In reality I think it's unlikely that reserve troops would get sent overseas to fight. They are more likely to be stationed at home in place of regular troops who get shipped out.

But still, you have to weight up whether the benefits are worth it. I can well understand and respect someone not making that commitment if they don't think they can honor it.

It's much better to know that about yourself before you go into the commitment than after it.

indigomoth
Post 2

@umbra21 - My problem with joining the reserve naval troops or any other armed forces is that I don't think I could bring myself to fight in a war if I don't agree with the reason for the war.

Now, I understand that there's always a possibility of conscription during wartime anyway, and I would definitely volunteer for something like medical service.

But I just couldn't promise to kill people who haven't done anything wrong. And I don't trust my government not to take that decision out of my hands.

It might seem easy enough to just do a few weekends per year in training, but the reality is they are training you so that if there is a war, you can fight. It's not all community service.

umbra21
Post 1

My sister was in the army reserve here and she absolutely loved it.

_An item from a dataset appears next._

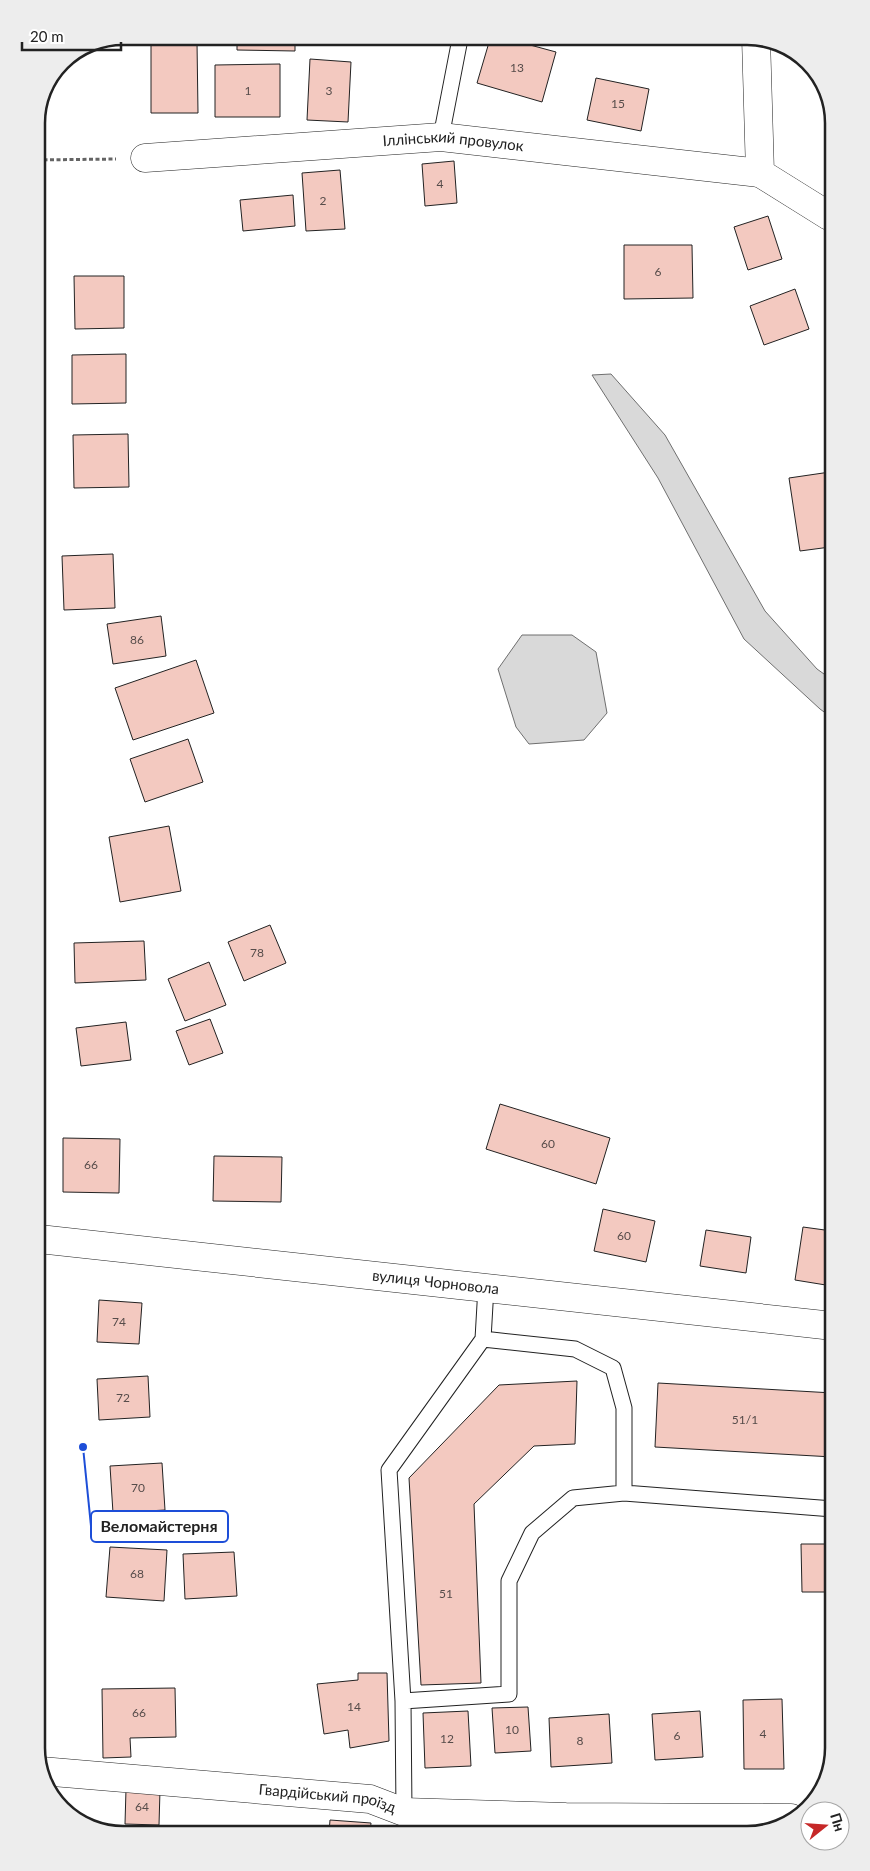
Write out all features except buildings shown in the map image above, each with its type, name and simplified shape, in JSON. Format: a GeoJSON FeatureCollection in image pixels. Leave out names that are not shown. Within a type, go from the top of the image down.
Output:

She said it was the perfect combination of socializing and work, and she felt like she was making a difference in the community as well, as the reserve troops often did community support work.

She learned all kinds of things she'd otherwise never have learned, like how to use a gun, and first aid and so forth, and she also kept fitter than she probably would have been inspired to be on her own.

Plus she said the money was quite a nice bonus, particularly since it wasn't a regular job.

So, I would ask around other people who have done it to get their experiences, but from what I've heard it's a pretty cool thing to do.